In an April letter to congressional leaders, Rice and Defense Secretary
Robert Gates bluntly warned that a House resolution "could harm
American troops in the field [and] constrain our ability to supply
our troops in Iraq and Afghanistan."

That prospect may even be dragging U.S. troops themselves into the
Turkish counteroffensive. Or so says Frank Pallone, a New Jersey
Democrat and lead co-sponsor of the genocide resolution. "[The
Turks] have had American soldiers call members of Congress and say,
‘Don’t vote for this, because I am going to be threatened in Iraq,’"
Pallone says. (A Turkish embassy spokesman denied knowledge of this.)

The Turks also warn that branding them as Hitleresque is sure to
enrage Turkish nationalists and heighten tensions on the closed
Turkish-Armenian border. If the resolution is passed, "it’s going
to be a heavy, heavy blow," says Murat Lutem, a Turkish embassy
official. "The upheaval will be so significant that the government
won’t be able to say, ‘Let it be.’" That’s one reason some Turkish
newspapers, with their sudden interest in Capitol Hill politics,
have recently read like Ottoman versions of Roll Call. The Turks
are especially fixated on the Armenian ally Nancy Pelosi, whom one
Turkish columnist disdained as "an uncompromising iron lady."

Faced with such intense Turkish opposition, however, Pelosi may prove
less iron lady than diplomat. Democratic aides say the potential
for geostrategic mayhem weighs heavily on her–never mind her 2005
declaration that "Turkey’s strategic location is not a license to
kill." And after she rebuffed earlier meeting requests from such
Turkish dignitaries as Foreign Minister Abdullah Gul, her recent
willingness to meet the Turkish ambassador may be revealing.

Still, senior Democratic aides say Pelosi could press ahead–possibly
in early fall. Meanwhile, a Senate counterpart to the House bill
already has 30 co-sponsors, including Harry Reid and Hillary Clinton.

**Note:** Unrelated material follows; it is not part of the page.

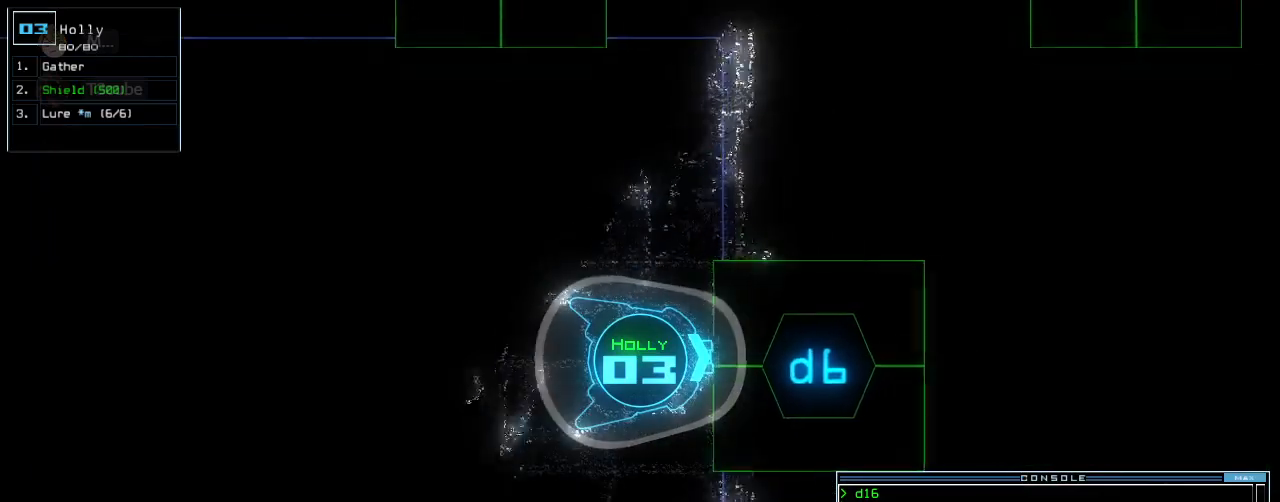
{"keys": ["up"], "events": [[60, "return", "up"], [260, "right", "down"], [420, "right", "up"]]}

And so Dick Gephardt has his work cut out for him. But not without
a growing toll on his reputation. Even in modern Washington, where
it’s taken for granted that everyone has their price, flip-flopping on
genocide has the ability to shock. One person dismayed by Gephardt’s
reversal is Anna Eshoo. Eshoo says she was recently in an airport
with former Connecticut Representative Sam Gejdenson, one of the
three co-signers on Gephardt’s 2000 pro-resolution letter to Hastert,
when the pair spotted Gephardt. "Look who’s here!" Eshoo mockingly
exclaimed. "Hey Dick, the Kurds are looking for you!" Gejdenson
sardonically chimed in–referring to another foe of Gephardt’s Turkish
client. Eshoo says it was just teasing among old friends.

But, she pointedly adds of the former House Democratic leader:
"Clearly this is not a principle of his. This is business."